NTRK2, a direct target of miR-200c, codes for proteins expressed in mesenchymal or neuron-derived cells and may contribute to the relative risk for symptom burden during and shortly after the period of chemotherapy in women with early-stage breast cancer.41–43 Li et al,44 using the gene microarray analysis, found that miR-105/93-3p activates Wnt/β-catenin signaling by the downregulation of SFRP1, thereby promoting stem cells, chemoresistance, and TNBC cell metastasis. The has-miR-542-5p is a predictive biomarker and potential target for the treatment of breast cancer patients. Studies have confirmed that has-miR-542-5p functions through a mechanism involving its target gene SFRP1.45 Therefore, KPNA2, NTRK2, and SFRP1 are involved in the pathogenesis, infiltration, and metastasis of invasive breast cancer.
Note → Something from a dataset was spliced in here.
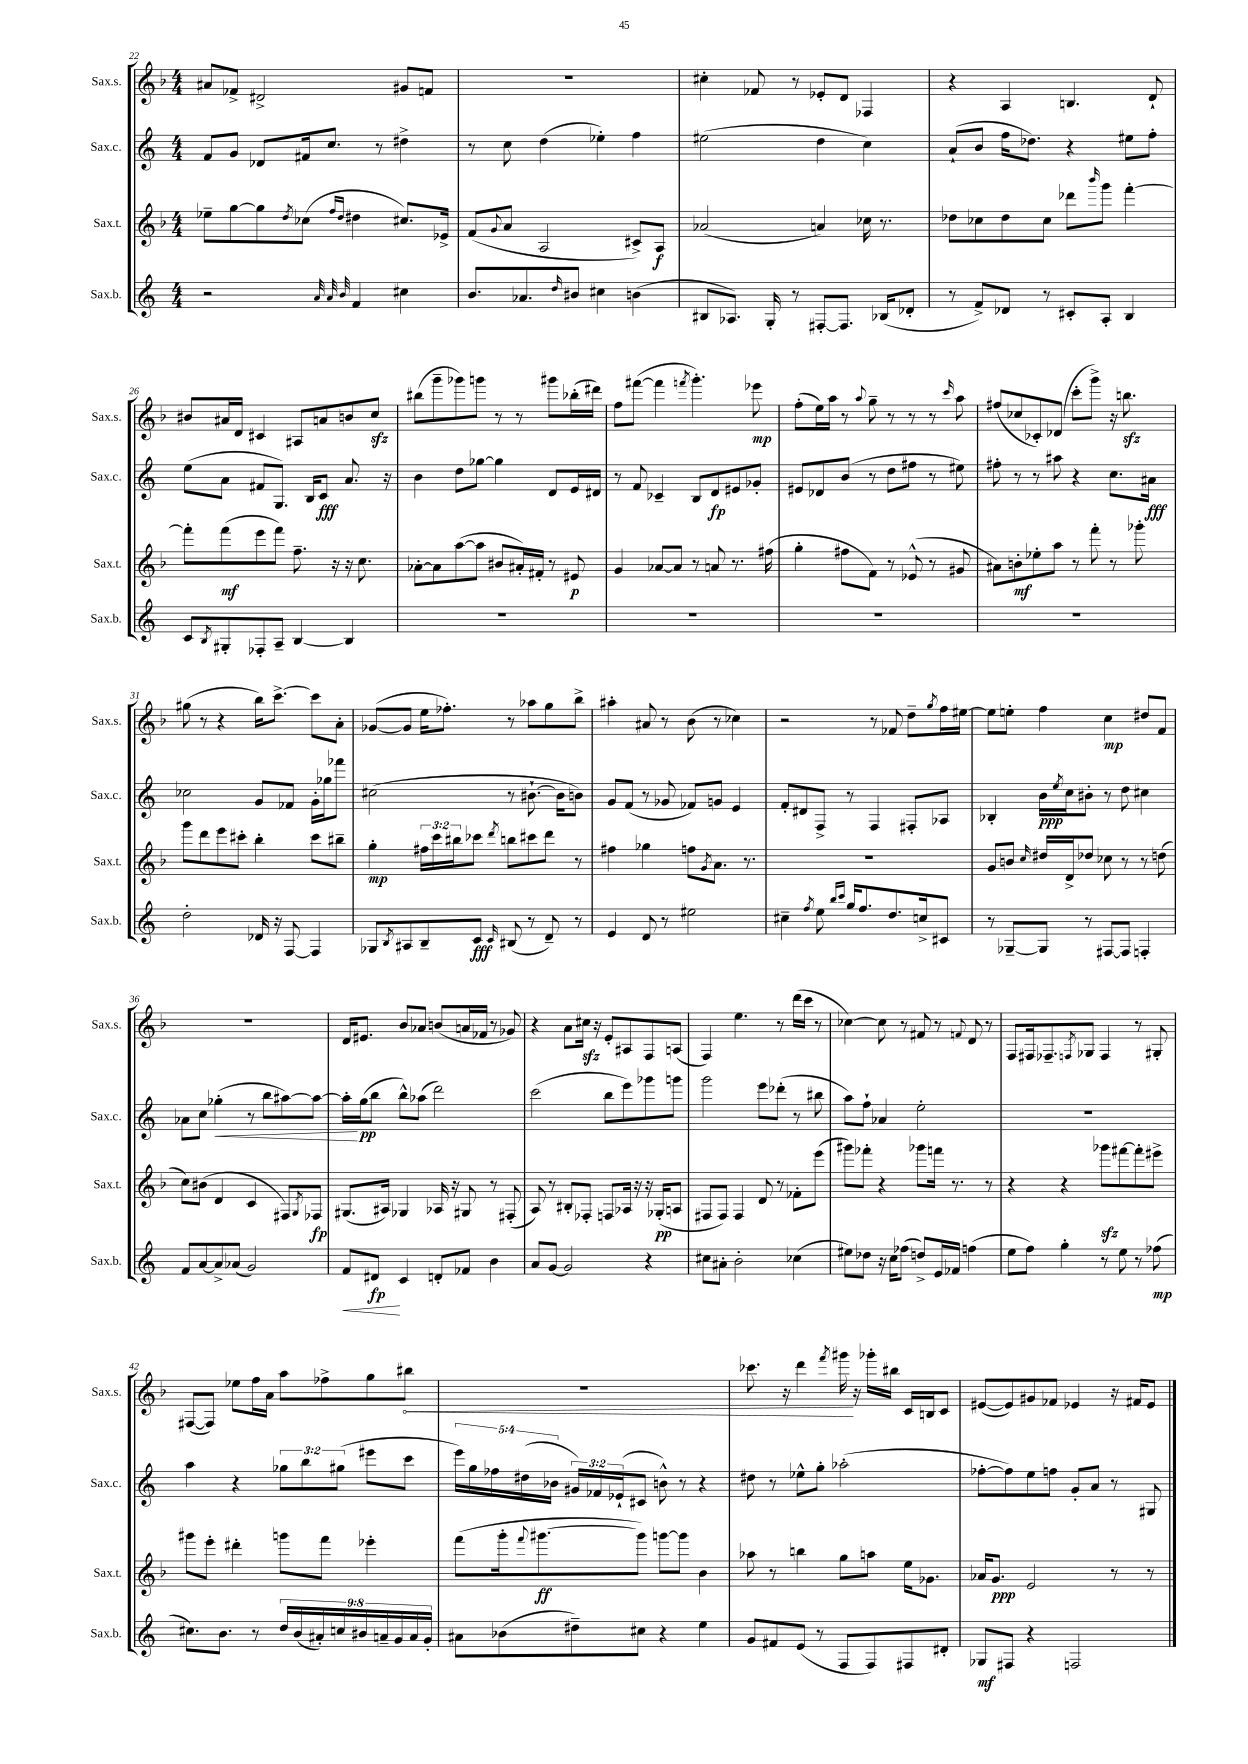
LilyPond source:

It is worth noting that based on the ceRNA network, we compared and identified nine biomarkers related to the prognosis of invasive breast cancer. We obtained a meaningful lncRNA–miRNA–mRNA regulatory axis, namely, LINC00466–hsa-mir-204–NTRK2. This suggests that LINC00466, hsa-mir-204, and NTRK2 are involved in the molecular mechanism of invasive breast cancer, while hsa-mir-204 and NTRK2 are involved in or closely related to the molecular mechanism of invasive breast cancer. Thus, LINC00466 is a new lncRNA that can be used in the prediction of invasive breast cancer and may become a new target for the treatment of invasive breast cancer. The discovery of this axis provides new insights into the molecular mechanisms of invasive breast cancer and may provide new approaches to its treatment.

Conclusion

In this study, we first constructed an invasive breast cancer-associated ceRNA network consisting of 90 DElncRNAs, 18 DEmiRNAs, and 26 DEmRNAs. Based on the total survival analysis, we obtained a total of nine prognostic biomarkers associated with invasive breast cancer, including AC007731, AL356479, LINC00460, LINC00466, hsa-mir-204, hsa-mir-301b, KPNA2, NTRK2, and SFRP1. We obtained a LINC00466–hsa-mir-204–NTRK2 axis that correlates with the treatment and prognosis of invasive breast cancer through comparative integration. This further demonstrates the contribution of lncRNA, miRNA, and mRNA interactions to the pathogenesis of invasive breast cancer. This study further investigated the molecular pathogenesis of invasive breast cancer and provides new diagnostic and prognostic biomarkers that can be used to guide the treatment and in-depth study of invasive breast cancer.